Schanel directed the big engines to hook to hydrants, a risk when fire is actively spotting and could trap firefighters. He used the lighter-weight Forest Service trucks to protect the rear and ordered the small trucks and hand crews to squelch spot fires, cut burning decks from homes, and catch burning trees.
"If they had not been there, we wouldn't have held the fire. It would have been impossible," Schanel says. "There were too many spots going on, too many ignitions, too much leapfrogging over us. When they showed up it was like a godsend. We were losing the battle. We were trying as best could, but we were just limited in resources."
Breece says the Forest Service doubled his number of engines to 10 — all he had until Pueblo County Fire arrived at 11 p.m. with more. Finally, at the height of the firefight, 70 engines stationed throughout the subdivision pumped water at a rate ranging from 500 to 1,250 gallons per minute, Schanel says.

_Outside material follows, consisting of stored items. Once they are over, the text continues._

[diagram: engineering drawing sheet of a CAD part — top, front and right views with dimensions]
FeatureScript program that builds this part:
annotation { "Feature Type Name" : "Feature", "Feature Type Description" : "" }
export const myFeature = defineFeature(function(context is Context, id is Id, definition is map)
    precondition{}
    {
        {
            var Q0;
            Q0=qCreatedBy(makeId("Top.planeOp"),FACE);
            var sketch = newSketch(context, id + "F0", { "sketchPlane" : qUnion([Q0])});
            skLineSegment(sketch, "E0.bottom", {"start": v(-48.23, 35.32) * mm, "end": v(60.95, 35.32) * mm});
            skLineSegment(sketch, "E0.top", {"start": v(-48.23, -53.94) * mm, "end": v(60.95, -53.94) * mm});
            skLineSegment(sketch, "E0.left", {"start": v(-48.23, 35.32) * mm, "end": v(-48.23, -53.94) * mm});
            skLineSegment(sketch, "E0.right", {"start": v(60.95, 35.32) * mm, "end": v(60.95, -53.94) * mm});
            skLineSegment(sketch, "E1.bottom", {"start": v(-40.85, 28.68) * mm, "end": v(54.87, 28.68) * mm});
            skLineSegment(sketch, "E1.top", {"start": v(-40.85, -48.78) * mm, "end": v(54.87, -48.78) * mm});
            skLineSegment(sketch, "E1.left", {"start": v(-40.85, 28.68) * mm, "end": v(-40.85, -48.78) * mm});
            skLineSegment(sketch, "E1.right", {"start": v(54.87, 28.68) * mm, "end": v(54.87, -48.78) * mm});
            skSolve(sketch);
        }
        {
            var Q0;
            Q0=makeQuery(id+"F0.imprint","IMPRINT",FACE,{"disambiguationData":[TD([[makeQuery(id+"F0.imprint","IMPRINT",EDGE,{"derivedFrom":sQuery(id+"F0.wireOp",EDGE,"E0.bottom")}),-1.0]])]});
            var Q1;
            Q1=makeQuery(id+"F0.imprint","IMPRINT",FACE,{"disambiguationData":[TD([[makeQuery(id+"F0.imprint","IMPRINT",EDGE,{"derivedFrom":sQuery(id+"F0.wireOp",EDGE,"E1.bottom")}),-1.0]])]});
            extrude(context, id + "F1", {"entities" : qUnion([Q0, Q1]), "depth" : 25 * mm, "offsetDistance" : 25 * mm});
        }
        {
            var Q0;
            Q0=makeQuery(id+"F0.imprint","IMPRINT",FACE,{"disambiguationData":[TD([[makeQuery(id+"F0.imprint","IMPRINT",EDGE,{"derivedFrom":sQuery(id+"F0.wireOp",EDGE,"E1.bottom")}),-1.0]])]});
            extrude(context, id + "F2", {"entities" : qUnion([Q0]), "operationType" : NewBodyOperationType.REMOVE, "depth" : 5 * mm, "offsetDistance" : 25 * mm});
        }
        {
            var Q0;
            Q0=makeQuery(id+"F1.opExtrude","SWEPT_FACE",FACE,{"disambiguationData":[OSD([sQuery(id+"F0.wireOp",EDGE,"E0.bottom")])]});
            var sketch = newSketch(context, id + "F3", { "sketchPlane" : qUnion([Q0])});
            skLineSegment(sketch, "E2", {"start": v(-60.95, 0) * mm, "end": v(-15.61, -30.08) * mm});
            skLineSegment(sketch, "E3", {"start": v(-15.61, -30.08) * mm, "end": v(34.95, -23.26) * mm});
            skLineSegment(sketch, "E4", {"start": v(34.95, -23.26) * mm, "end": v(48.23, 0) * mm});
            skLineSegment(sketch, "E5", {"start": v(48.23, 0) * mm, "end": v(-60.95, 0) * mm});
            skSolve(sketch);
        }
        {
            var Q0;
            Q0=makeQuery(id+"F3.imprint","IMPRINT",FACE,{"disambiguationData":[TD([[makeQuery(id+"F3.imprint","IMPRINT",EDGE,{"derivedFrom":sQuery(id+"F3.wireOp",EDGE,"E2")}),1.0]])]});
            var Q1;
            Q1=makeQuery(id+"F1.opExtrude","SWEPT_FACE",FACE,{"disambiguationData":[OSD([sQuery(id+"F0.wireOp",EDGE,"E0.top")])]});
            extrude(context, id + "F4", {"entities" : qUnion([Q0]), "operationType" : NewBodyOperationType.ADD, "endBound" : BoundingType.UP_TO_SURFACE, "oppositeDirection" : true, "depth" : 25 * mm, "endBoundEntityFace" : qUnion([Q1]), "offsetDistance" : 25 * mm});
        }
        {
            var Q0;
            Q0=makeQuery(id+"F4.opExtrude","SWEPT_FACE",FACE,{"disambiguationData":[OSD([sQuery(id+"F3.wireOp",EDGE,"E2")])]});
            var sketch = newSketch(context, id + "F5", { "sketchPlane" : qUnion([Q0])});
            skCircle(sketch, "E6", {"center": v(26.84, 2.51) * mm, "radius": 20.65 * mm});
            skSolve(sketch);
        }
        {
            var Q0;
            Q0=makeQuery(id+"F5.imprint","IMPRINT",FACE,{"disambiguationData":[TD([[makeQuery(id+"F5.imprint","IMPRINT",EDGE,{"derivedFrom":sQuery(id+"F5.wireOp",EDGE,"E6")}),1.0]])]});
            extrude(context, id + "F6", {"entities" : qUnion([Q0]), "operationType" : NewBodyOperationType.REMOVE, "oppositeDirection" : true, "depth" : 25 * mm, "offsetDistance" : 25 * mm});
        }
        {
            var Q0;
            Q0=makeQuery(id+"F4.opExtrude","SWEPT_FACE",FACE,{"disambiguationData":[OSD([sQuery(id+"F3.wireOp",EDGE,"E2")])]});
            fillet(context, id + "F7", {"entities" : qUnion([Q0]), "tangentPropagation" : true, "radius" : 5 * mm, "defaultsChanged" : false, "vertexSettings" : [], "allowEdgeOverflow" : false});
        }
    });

In the end, Parkside would lose 141 homes. Schanel's crew, though, would save all but 18 homes total on Rossmere and Linger. And two roads where Breece resolved to make a stand, Wilson Road and Champagne Drive, together lost just 14.
'How you learn'
During the firefight, Schanel says, communications faltered. Various agencies used incompatible radios and frequencies, he says; even Springs firefighters weren't able to reach a commander, fire reports show. Schanel blames part of the Springs problem on some 50 to 60 transmissions per minute flooding the radios.
In addition, mutual aid engines drove into the fire without checking in, and some Springs firefighters were confused about who, if anyone, was the commander.
"There were people who were without leadership initially," he says. "Not only did it race way past our capability, it raced way past our experience level to manage it.
"I'll be honest with you," Schanel says, "at one point, I really thought some firefighters were going to be badly injured. That's a scary premise. These people will do anything for us. I thought, 'We have to stop it, and if we don't stop it, there's nobody else left.'"
Looking back on it now, he hopes the situation triggers better preparation.
"I hope we can all come together in a room and work things out for the future," he says. "That's how you learn. From a systems picture, this was pretty new to everybody. Not to give people excuses, but when a community is insulted with something of such magnitude, we are more vulnerable than we thought. I think for the future we should pay attention to what Mother Nature is telling us and plan better."
For him, the scramble only let up when dawn broke over the smoldering heaps of 345 homes, and he thought to grab some water.
"I was running on adrenaline," he says. "I never remember being this tired in my life."